Une position trop statique, des gestes fréquents ou répétitifs sollicitant les mêmes muscles et articulations ou encore des postures contraignantes sont autant de facteurs d’apparitions de troubles musculosquelettiques (TMS), lesquels sont à l’origine de nombreuses maladies professionnelles et accidents de travail.
Dans le cadre de son obligation de sécurité, l’employeur doit tout mettre en œuvre pour préserver la santé de ses travailleurs en s’assurant notamment que l’environnement et/ou le poste de travail du salarié est adapté. En effet, victime d’une maladie professionnelle, le salarié peut se retourner contre son employeur s’il estime que ce dernier a manqué à son obligation de sécurité. Ce manquement peut conduire à la reconnaissance de la faute inexcusable de l’employeur. Toute défaillance ou négligence de ce dernier peut donc être lourde de conséquence en cas de survenance d’une maladie professionnelle, comme en témoigne le cas suivant.

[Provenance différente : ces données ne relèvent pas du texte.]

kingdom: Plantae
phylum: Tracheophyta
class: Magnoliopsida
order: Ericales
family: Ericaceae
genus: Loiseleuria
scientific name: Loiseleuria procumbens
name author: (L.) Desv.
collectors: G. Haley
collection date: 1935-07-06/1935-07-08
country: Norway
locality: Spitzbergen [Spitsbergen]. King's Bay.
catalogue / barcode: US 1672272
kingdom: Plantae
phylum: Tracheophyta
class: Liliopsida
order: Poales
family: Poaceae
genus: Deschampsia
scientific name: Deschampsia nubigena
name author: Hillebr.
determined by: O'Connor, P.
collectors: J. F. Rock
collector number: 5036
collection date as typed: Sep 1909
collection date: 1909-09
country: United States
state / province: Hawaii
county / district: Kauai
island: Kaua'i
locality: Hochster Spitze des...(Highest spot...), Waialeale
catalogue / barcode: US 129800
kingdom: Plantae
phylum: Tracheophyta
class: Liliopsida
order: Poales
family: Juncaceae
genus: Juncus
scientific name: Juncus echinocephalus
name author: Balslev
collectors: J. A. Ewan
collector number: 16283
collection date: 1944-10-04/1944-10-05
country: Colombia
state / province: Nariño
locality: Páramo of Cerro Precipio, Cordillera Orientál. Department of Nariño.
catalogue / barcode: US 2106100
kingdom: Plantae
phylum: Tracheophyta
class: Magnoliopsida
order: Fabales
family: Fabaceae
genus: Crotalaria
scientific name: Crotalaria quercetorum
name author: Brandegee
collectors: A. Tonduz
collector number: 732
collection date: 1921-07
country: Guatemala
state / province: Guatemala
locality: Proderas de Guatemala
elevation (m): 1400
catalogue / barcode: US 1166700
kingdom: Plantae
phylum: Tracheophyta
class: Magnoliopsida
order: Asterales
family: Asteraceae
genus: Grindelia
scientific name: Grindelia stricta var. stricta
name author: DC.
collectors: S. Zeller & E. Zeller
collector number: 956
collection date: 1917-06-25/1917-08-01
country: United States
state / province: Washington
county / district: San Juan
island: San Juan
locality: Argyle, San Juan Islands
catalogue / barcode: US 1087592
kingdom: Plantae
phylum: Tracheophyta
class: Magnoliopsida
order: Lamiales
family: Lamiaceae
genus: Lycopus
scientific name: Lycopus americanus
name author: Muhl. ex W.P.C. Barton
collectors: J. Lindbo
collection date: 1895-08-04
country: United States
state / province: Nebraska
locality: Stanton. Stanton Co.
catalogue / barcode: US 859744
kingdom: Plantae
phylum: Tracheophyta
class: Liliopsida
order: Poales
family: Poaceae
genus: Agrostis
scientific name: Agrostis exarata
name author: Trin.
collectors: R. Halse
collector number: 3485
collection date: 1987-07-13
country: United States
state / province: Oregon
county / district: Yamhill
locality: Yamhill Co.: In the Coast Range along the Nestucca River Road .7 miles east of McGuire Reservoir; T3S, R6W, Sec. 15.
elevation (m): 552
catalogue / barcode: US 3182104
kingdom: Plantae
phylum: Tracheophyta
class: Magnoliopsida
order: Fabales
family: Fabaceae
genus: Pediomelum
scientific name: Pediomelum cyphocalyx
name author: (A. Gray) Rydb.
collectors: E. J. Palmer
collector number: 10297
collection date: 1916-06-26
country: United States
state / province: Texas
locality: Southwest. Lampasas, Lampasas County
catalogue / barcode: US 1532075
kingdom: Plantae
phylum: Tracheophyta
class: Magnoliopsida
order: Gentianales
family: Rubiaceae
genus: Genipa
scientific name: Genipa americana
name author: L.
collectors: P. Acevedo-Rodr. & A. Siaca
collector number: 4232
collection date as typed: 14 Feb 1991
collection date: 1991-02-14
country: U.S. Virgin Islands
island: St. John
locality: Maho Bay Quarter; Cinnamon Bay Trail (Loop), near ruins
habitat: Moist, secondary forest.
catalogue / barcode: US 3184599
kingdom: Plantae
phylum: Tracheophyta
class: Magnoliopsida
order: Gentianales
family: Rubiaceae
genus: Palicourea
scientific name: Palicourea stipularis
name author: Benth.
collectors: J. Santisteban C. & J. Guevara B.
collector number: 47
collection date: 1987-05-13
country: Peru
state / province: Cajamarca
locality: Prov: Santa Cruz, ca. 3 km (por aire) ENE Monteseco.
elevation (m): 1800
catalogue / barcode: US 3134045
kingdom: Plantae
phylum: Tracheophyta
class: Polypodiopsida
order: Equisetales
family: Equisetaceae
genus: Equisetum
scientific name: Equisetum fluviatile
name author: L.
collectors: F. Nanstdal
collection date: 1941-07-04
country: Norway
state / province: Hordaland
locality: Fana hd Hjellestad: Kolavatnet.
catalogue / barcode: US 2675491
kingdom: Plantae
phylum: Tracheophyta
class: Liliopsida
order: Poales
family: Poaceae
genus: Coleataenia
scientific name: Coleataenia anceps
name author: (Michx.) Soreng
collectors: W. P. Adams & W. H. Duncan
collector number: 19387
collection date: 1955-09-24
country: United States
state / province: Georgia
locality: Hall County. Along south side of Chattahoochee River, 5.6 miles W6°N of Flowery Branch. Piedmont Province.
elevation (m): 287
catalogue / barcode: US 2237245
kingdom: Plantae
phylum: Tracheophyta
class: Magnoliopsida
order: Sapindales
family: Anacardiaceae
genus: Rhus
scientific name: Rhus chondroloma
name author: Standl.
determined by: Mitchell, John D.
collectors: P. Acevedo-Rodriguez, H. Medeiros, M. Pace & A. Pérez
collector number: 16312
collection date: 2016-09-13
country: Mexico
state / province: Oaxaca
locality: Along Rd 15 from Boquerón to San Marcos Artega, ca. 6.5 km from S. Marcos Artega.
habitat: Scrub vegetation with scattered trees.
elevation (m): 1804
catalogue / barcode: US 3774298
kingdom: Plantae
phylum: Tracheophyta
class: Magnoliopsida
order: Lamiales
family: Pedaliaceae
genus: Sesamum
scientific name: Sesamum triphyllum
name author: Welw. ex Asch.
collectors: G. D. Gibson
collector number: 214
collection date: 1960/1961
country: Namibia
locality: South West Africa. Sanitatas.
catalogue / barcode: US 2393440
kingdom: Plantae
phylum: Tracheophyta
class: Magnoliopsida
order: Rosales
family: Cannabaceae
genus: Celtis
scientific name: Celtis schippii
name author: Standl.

La faute inexcusable retenue contre l’employeur
Madame D., employée au sein d’une entreprise de restauration depuis le 1er août 2009, était affectée à la cafétéria où elle y effectuait des gestes répétitifs. Souffrant d’affections articulaires dont le caractère professionnel a été reconnu le 21 octobre 2011 par l’assurance maladie de l’Isère (cf. tableau n° 57 des maladies professionnelles), la salariée a saisi une juridiction de la sécurité sociale en reconnaissance de la faute inexcusable de l’employeur dans la survenance de sa maladie professionnelle.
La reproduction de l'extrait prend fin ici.